The trouble with a movie built on a gimmick is that inevitably form smothers content. It’s like a dull tract written with calligraphic finesse. The filmmakers hope that you’ll be so enamoured with their stylistic flourish, that you’ll be fooled into thinking you’ve enjoyed a story crafted with equal care.

This gap between technological fetishism and story craft now has a name: Olsen’s Cleavage. It’s been so christened in tribute to the literal gap between Elizabeth Olsen’s breasts, that dominates two thirds of Silent House. Like its parent picture, the Spanish La Casa Muda, the film employs a real time conceit, but with little happening and nothing to concentrate on but those pert hemispheres, it’s fitting that they should now be forever associated with the vacuum left by this approach.

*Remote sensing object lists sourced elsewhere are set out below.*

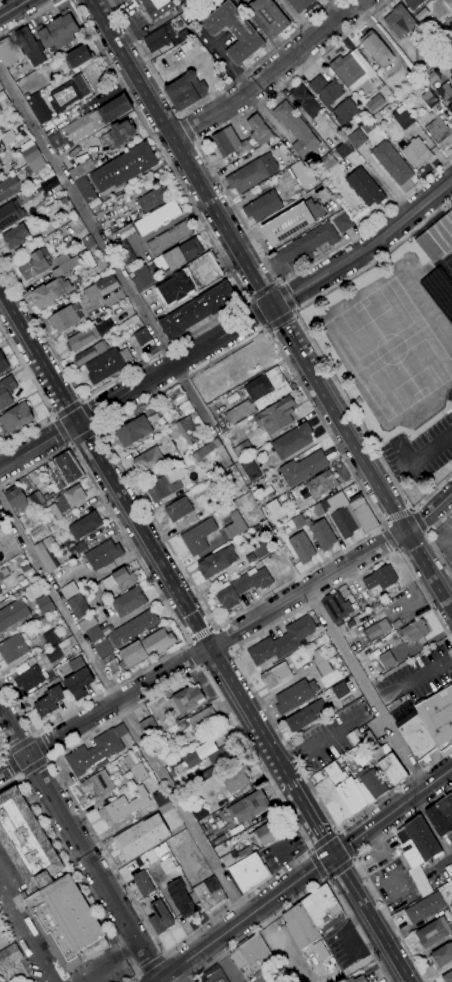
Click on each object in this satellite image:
building: (448, 2)
building: (300, 4)
building: (189, 5)
building: (415, 6)
road: (12, 7)
building: (157, 7)
building: (270, 15)
road: (28, 17)
building: (399, 21)
building: (447, 27)
building: (58, 31)
building: (234, 31)
building: (184, 33)
building: (420, 35)
building: (160, 38)
building: (30, 46)
building: (185, 48)
building: (376, 48)
building: (9, 52)
building: (78, 56)
building: (354, 71)
road: (269, 74)
building: (432, 77)
building: (186, 91)
building: (326, 91)
building: (69, 93)
building: (444, 93)
road: (203, 99)
building: (429, 99)
building: (305, 100)
building: (4, 101)
building: (375, 102)
building: (449, 107)
building: (39, 109)
building: (114, 109)
building: (345, 111)
building: (402, 118)
building: (368, 126)
building: (80, 128)
road: (187, 129)
building: (296, 129)
building: (259, 130)
building: (439, 132)
building: (119, 134)
building: (7, 137)
building: (356, 139)
building: (226, 142)
building: (400, 143)
building: (344, 150)
building: (417, 152)
building: (30, 153)
building: (391, 162)
building: (1, 165)
building: (124, 167)
building: (81, 168)
building: (0, 170)
building: (0, 172)
building: (252, 173)
building: (302, 174)
building: (49, 184)
building: (9, 187)
building: (365, 187)
building: (86, 189)
building: (28, 196)
building: (152, 199)
road: (230, 203)
building: (263, 206)
building: (11, 213)
building: (158, 218)
building: (292, 221)
building: (342, 223)
road: (209, 233)
building: (16, 236)
building: (169, 238)
building: (437, 238)
building: (88, 242)
building: (307, 244)
road: (108, 250)
building: (123, 252)
building: (180, 255)
building: (67, 262)
building: (35, 264)
building: (142, 278)
building: (189, 280)
building: (101, 288)
road: (262, 291)
building: (51, 292)
road: (285, 297)
road: (269, 303)
building: (198, 310)
road: (256, 315)
building: (66, 318)
road: (280, 321)
road: (230, 330)
road: (41, 331)
building: (142, 336)
building: (83, 338)
park: (394, 341)
road: (316, 350)
building: (89, 353)
building: (3, 363)
building: (108, 364)
road: (26, 373)
building: (177, 390)
building: (6, 391)
building: (259, 395)
building: (179, 399)
road: (80, 402)
road: (82, 402)
building: (187, 408)
road: (68, 409)
road: (90, 416)
building: (276, 416)
building: (16, 417)
road: (55, 417)
road: (53, 419)
traffic signals: (79, 422)
road: (98, 428)
road: (61, 431)
road: (97, 431)
building: (134, 431)
building: (191, 432)
road: (26, 433)
road: (84, 437)
building: (293, 441)
road: (70, 444)
road: (72, 445)
building: (242, 449)
building: (203, 451)
building: (219, 451)
parking lot: (420, 451)
building: (150, 460)
road: (35, 467)
building: (250, 468)
building: (302, 468)
building: (66, 469)
building: (265, 472)
building: (321, 484)
building: (164, 486)
building: (17, 499)
building: (36, 499)
building: (67, 500)
building: (215, 506)
building: (178, 509)
building: (275, 509)
building: (348, 516)
road: (398, 518)
road: (421, 520)
building: (2, 521)
building: (298, 521)
building: (85, 525)
building: (232, 525)
road: (383, 527)
building: (259, 531)
road: (143, 532)
building: (321, 534)
building: (198, 537)
road: (390, 539)
road: (430, 541)
road: (412, 543)
building: (80, 547)
building: (301, 547)
building: (260, 550)
building: (46, 554)
building: (103, 555)
building: (217, 562)
building: (25, 568)
building: (4, 571)
building: (120, 579)
building: (380, 580)
building: (242, 587)
building: (69, 590)
building: (1, 592)
building: (0, 595)
building: (129, 602)
building: (44, 604)
building: (77, 606)
building: (336, 607)
building: (13, 614)
road: (175, 620)
building: (43, 622)
road: (217, 626)
building: (342, 629)
building: (377, 630)
building: (414, 631)
building: (126, 632)
building: (94, 633)
road: (227, 635)
building: (52, 636)
road: (222, 638)
building: (282, 641)
road: (186, 645)
building: (13, 648)
road: (228, 649)
building: (142, 650)
building: (54, 654)
road: (193, 655)
building: (386, 659)
building: (33, 662)
building: (321, 663)
road: (198, 666)
road: (242, 672)
building: (277, 674)
building: (78, 678)
building: (30, 679)
road: (413, 679)
road: (210, 681)
road: (365, 688)
building: (340, 689)
building: (295, 695)
building: (186, 699)
building: (49, 701)
road: (17, 705)
road: (122, 708)
building: (305, 715)
building: (174, 720)
building: (198, 720)
building: (426, 724)
building: (148, 726)
road: (33, 736)
road: (35, 736)
building: (358, 736)
road: (19, 744)
road: (41, 748)
road: (2, 751)
building: (96, 751)
road: (3, 754)
building: (223, 755)
building: (361, 756)
building: (165, 757)
road: (47, 759)
building: (131, 759)
building: (192, 759)
building: (385, 759)
road: (47, 760)
road: (11, 765)
road: (34, 769)
building: (138, 772)
road: (19, 776)
road: (21, 777)
building: (235, 779)
road: (10, 783)
building: (98, 785)
building: (360, 789)
building: (160, 799)
building: (333, 801)
building: (123, 806)
building: (249, 806)
road: (392, 811)
building: (198, 812)
building: (441, 815)
road: (309, 816)
road: (424, 817)
road: (335, 832)
road: (338, 832)
building: (265, 834)
building: (140, 837)
road: (323, 840)
building: (27, 841)
road: (345, 845)
building: (161, 849)
road: (311, 849)
road: (82, 850)
parking lot: (281, 850)
road: (310, 851)
building: (417, 851)
traffic signals: (333, 855)
parking lot: (379, 855)
building: (235, 857)
road: (353, 858)
road: (353, 861)
parking lot: (439, 863)
road: (317, 864)
road: (340, 869)
road: (360, 869)
road: (291, 871)
building: (248, 873)
road: (80, 877)
road: (326, 877)
road: (328, 878)
building: (143, 883)
parking lot: (394, 886)
building: (209, 894)
road: (306, 894)
building: (180, 898)
building: (322, 907)
building: (425, 908)
building: (160, 917)
road: (245, 917)
road: (370, 918)
building: (66, 923)
building: (300, 926)
road: (27, 931)
building: (433, 932)
road: (152, 934)
parking lot: (343, 943)
building: (255, 954)
building: (442, 955)
building: (9, 956)
road: (164, 956)
road: (111, 963)
building: (241, 964)
road: (152, 965)
road: (139, 974)
building: (216, 977)
building: (447, 977)
road: (191, 979)
building: (356, 979)
road: (132, 980)
road: (189, 981)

If “real terror in real time” is the boast, what’s the reality? It’s a movie in which style strangles storytelling possibilities. Stuck in a house with what appears to be a TARDIS sized interior, and with the lecherous camera never more than a few feet from Olsen, directors Kentis and Lau paint themselves into a corner, unable to utilise the many glorious devices filmmakers have invented over the last century to spin a many fibred yarn.

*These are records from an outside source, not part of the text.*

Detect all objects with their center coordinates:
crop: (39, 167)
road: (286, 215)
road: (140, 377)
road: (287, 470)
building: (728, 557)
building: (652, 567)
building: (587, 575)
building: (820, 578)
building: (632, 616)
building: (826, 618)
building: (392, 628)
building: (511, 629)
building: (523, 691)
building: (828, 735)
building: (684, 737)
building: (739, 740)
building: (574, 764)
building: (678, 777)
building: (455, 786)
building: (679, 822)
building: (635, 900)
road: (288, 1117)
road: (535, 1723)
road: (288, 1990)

Constructing characters is difficult when they’re only present for a few minutes or, in Olsen’s case, present throughout but limited to looking frightened and hiding under furniture. You can’t hold a look, you can’t cut away to suggest a relationship between an object and a character, you’re bound by a linear straightjacket and building tension is tough, because your movie’s architecture is modelled on a survival horror game like Silent Hill, in which a single character explores an environment, picks up objects, and makes the odd unpleasant discovery. Given these handicaps, it’s little wonder that Kentis and Lau are so dependant on those mammary glands to sustain audience interest. After this and Martha Marcy May Marlene there’s a real danger that they may get their own credit in future.

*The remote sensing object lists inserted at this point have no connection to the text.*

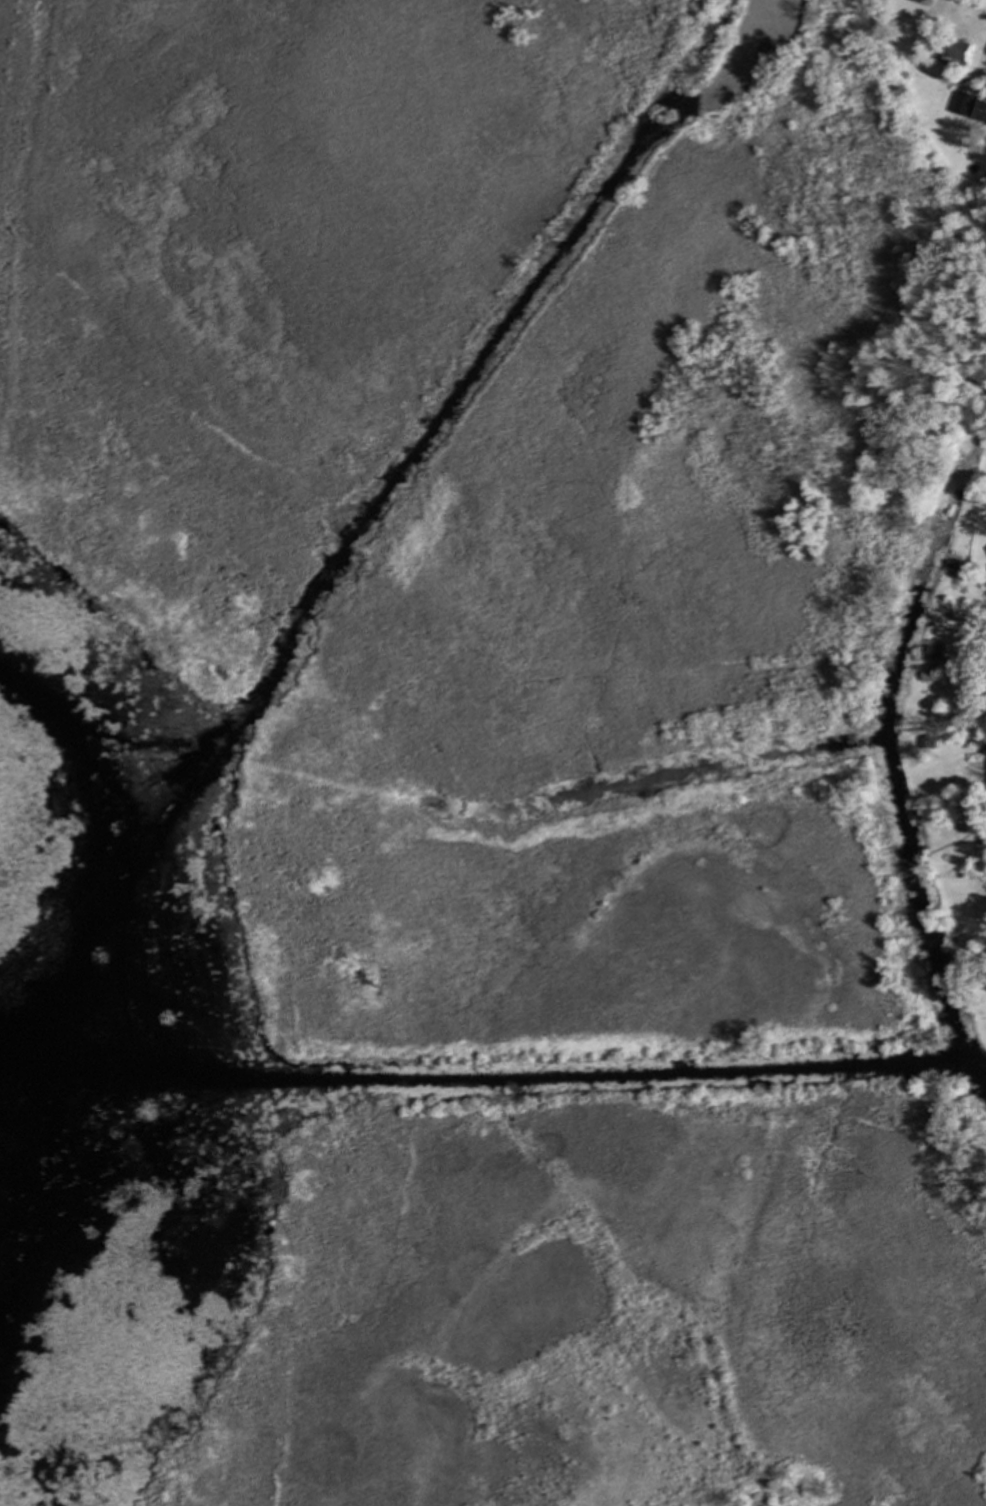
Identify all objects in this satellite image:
building: (958, 50)
road: (732, 85)
building: (964, 103)
building: (969, 494)
building: (933, 652)
building: (924, 743)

No terror then, so what of real time? When Hitchcock made Rope, the amount of film he could shoot in one take forced him to cheat. Today it’s possible, with choreographic chutzpah and a digital camera, to shoot a ninety-minute movie in one go, but Kentis and Lau, perhaps outwitted by their labyrinthine set, opt for invisible cuts. The problem is those aforementioned breasts. If you’re going to focus on them, as I’m doing, then you best not soil them with blood splatter. If you do, and the pattern of those crimson smears periodically changes, attentive audience members, who’ve got nothing else to focus on, may start noticing and realise that they’ve been the unwitting victims of a changeover during one of many scenes in which the camera spasms, drops to the floor, passes behind a wall, or loses focus as it struggles to keep up with the mugging, blubbing Olsen.

The film’s denouncement is further evidence that the logistics of “real time” were being worked out while Lau’s screenplay was still a few notes scribbled on the backs of bus tickets. In the dying minutes we learn that Olsen’s ordeal is the quasi-hallucinogenic manifestation of a repressed childhood memory; a rather nasty one involving her Dad, Uncle and that creepy dilapidated house. But hang on, you cry; didn’t we witness scenes earlier on, in which the audience was baited in a traditional way – a figure appearing in soft focus behind an oblivious Olsen, ready to strike? What exactly were we seeing there? If we only glimpse these ghostly figures when Olsen imagines them, why would she be unaware of their presence? It’s a cliché from traditional horror fare that doesn’t work in this context. Blowback from an approach to making a movie that maps out style, then sketches in the rest, almost as an afterthought. Just imagine if they’d tried it the other way round.

Directed by: Chris Kentis and Laura Lau

Country: US

Year: 2012

Running Time: 85 mins

Certificate: 15 for excess cleavage and creaking.